§ **ОТРЫВОК**

Одарю тебя трижды - Гурам Петрович Дочанашвили
Шрифт:
Интервал:
Закладка:
— Да, но во имя чего?
— Во имя любви, которую надо таить.
— К чему любви? — допытывался я.
— После скажу… В другой раз».
Смешной это рассказ — даром писать смешное Г. Дочанашвили наделен безусловно, и кто не улыбнется, наблюдая, как неутомимый Шалва тащит своеобразного своего гостя куда-то в горы, заставляет полоскаться в ручье, искать пристанище на ночь, разделить скромное застолье со стариком крестьянином. И все — во имя такой пустяковины и глупости (по мнению Герасиме), как прикосновение к мало затронутому цивилизацией уголку Грузии. Ведь любовь, которую Шалве приходится таить, — это любовь к родной земле. Та самая любовь, что вызвала на свет божий столько слов, та самая любовь, о которой так уютно говорить за бокалом вина; даже проблеска ее не может вызвать в душе Герасиме Шалва Кежерадзе, хотя и произносит пылкий, прочувствованный и искренний монолог.
«Господи, благополучно води их всех троих по трудным, извилисто-путаным дорогам Грузии», — сказано в финале рассказа о братьях, чудаковатых проповедниках добра. Само их существование способно, конечно, внушать оптимизм и веру в духовные возможности человека. А вот как быть с тем, что их проповеди слышны так плохо, а их порыв к истине оценен в столь малой степени?
Читатель, знакомый с современной грузинской литературой, наверное, почувствовал, что ему уже известны слова Гриши Кежерадзе о проблеме проблем нашего бытия — как сделать человека лучше. Их произносил герой романа Чабуа Амирэджиби «Дата Туташхиа», страстный искатель смысла человеческой жизни, фигура трагически-монументальная. Романист убежденно числит себя «шестидесятником», хотя и вошел в литературу позже их, — общим оказался символ литературной веры.
Что же, рассказ Г. Дочанашвили — легкая пародия на известный роман? Никоим образом. Тогда, может, явленная в триаде рассказов трактовка святых для каждого человека понятий свидетельствовала о целенаправленной полемике автора с «шестидесятниками», с их верой в неизбежную победу добра над злом, в могущество произнесенного праведного слова? Тоже вряд ли. Просто, мне кажется, рассказы писались в то время, когда девальвация высоких слов и стоящих за ними понятий приобретала все большие размеры. Г. Дочанашвили не опровергал «шестидесятников», но уже не мог, как они, принять многие высокие истины с подкупающей доверчивостью неофита. Его ирония философична. «Шестидесятники» могли и впоследствии держаться на силе и направленности первоначальных этических установок, на внутренней принадлежности своему незабываемому времени — создатель рассказов о братьях Кежерадзе вряд ли мог ощущать такую опору.
Творчество Гурама Дочанашвили представляется мне явлением необходимым. Национальная литература взяла чрезвычайно высокий патетический тон в разговоре с читателем, теперь требовалась внутренняя корректировка, поправки на время, учет того, что аудитория изменилась вместе с ним. При всех благих намерениях литературе, запрограммированной на бесконечное учительство, неспособной посмотреть критически на себя саму и возможности своего реального воздействия на людей, грозит тяжелый кризис. Такие случаи, к сожалению, в истории были. Поэтому постараемся отнестись серьезно к прозе Г. Дочанашвили, сколь бы легкой ни казалась ее интонация.

§ **ДАННЫЕ УПРАЖНЕНИЯ**
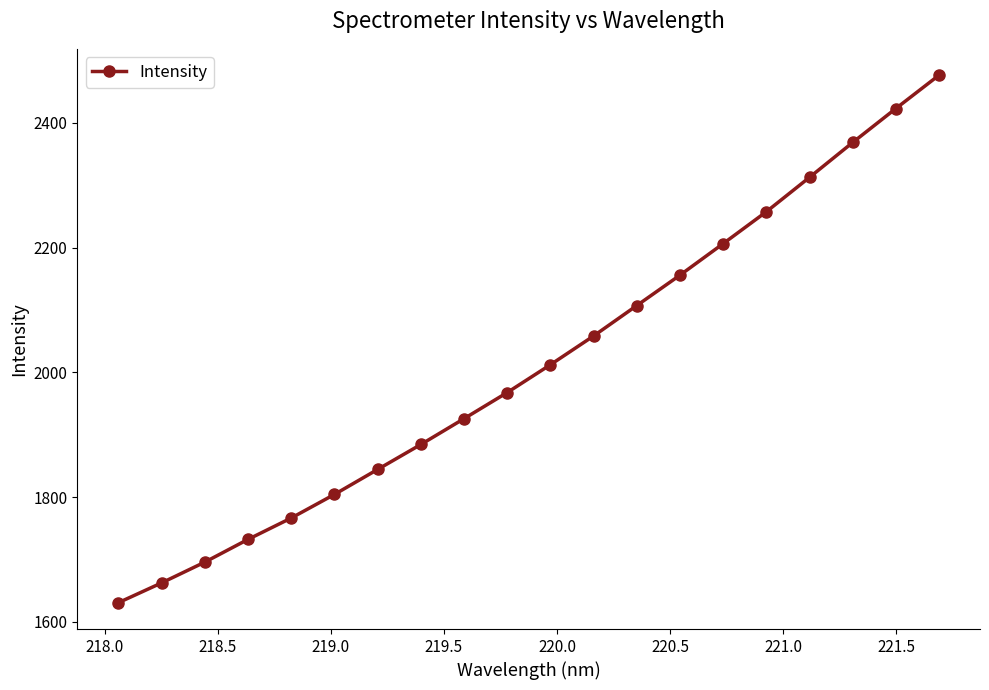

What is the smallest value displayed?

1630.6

* * *

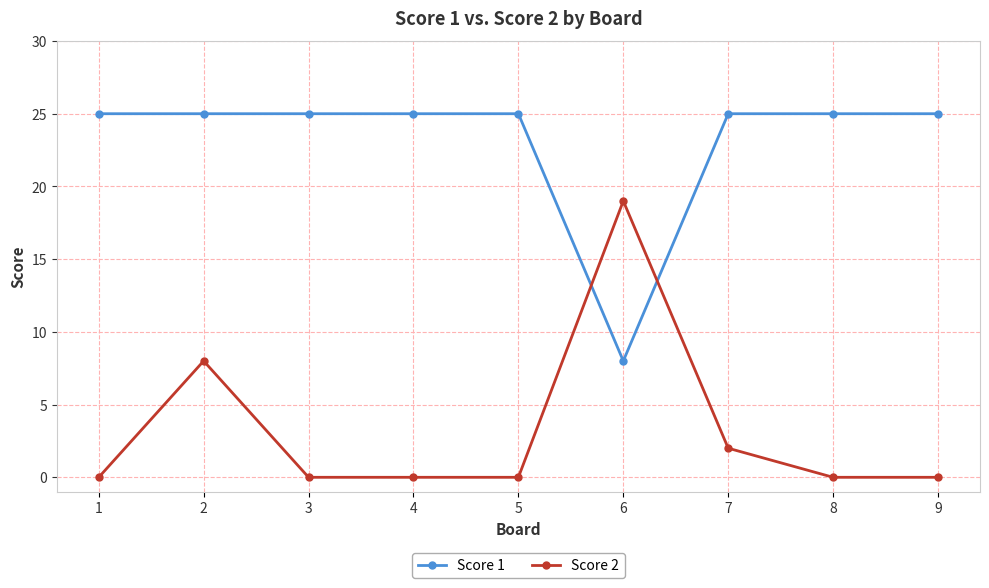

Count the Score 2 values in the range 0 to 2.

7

---

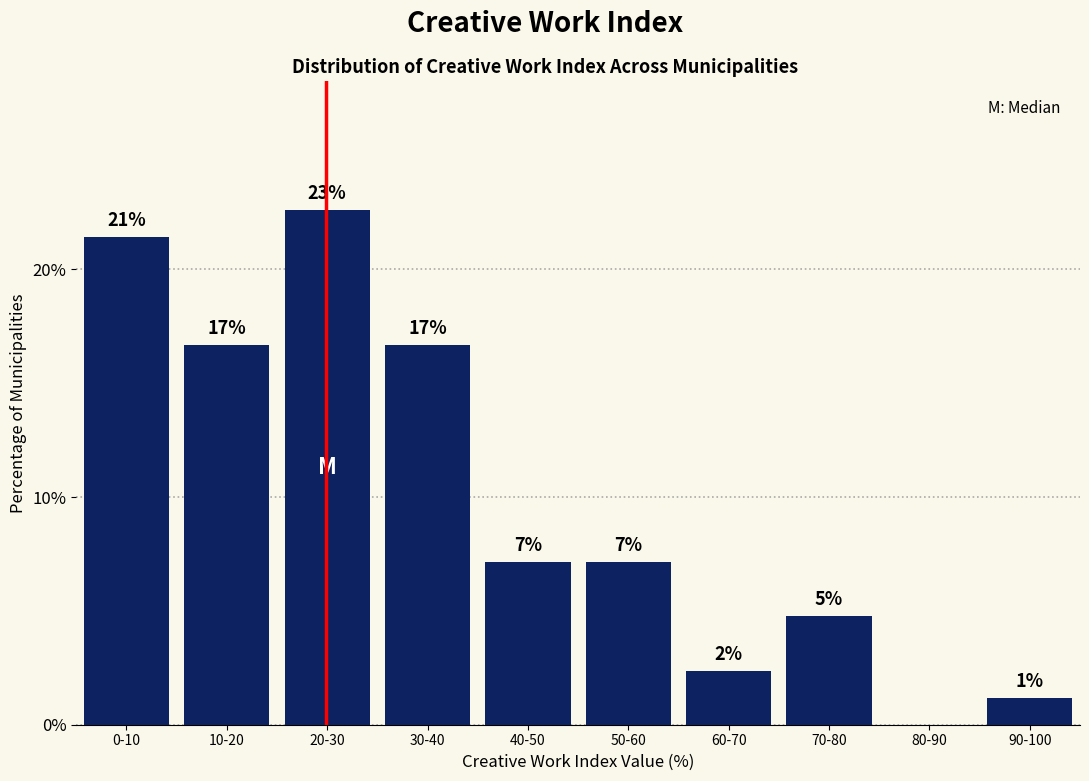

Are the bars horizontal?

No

§ **ПИСЬМЕННОЕ ЗАДАНИЕ A**
Замените в тексте о прозе Г. Дочанашвили «в ручье» на «в реке» и приведите фрагмент, который открывается словами с «Смешной это рассказ» и завершается словами «и искренний монолог.».
§ **ПИСЬМЕННОЕ ЗАДАНИЕ B**
Выпишите из записей все строки, содержащие «displayed», с учетом регистра.

§ **ПИСЬМЕННЫЙ ОТВЕТ A**
Смешной это рассказ — даром писать смешное Г. Дочанашвили наделен безусловно, и кто не улыбнется, наблюдая, как неутомимый Шалва тащит своеобразного своего гостя куда-то в горы, заставляет полоскаться в реке, искать пристанище на ночь, разделить скромное застолье со стариком крестьянином. И все — во имя такой пустяковины и глупости (по мнению Герасиме), как прикосновение к мало затронутому цивилизацией уголку Грузии. Ведь любовь, которую Шалве приходится таить, — это любовь к родной земле. Та самая любовь, что вызвала на свет божий столько слов, та самая любовь, о которой так уютно говорить за бокалом вина; даже проблеска ее не может вызвать в душе Герасиме Шалва Кежерадзе, хотя и произносит пылкий, прочувствованный и искренний монолог.

§ **ПИСЬМЕННЫЙ ОТВЕТ B**
What is the smallest value displayed?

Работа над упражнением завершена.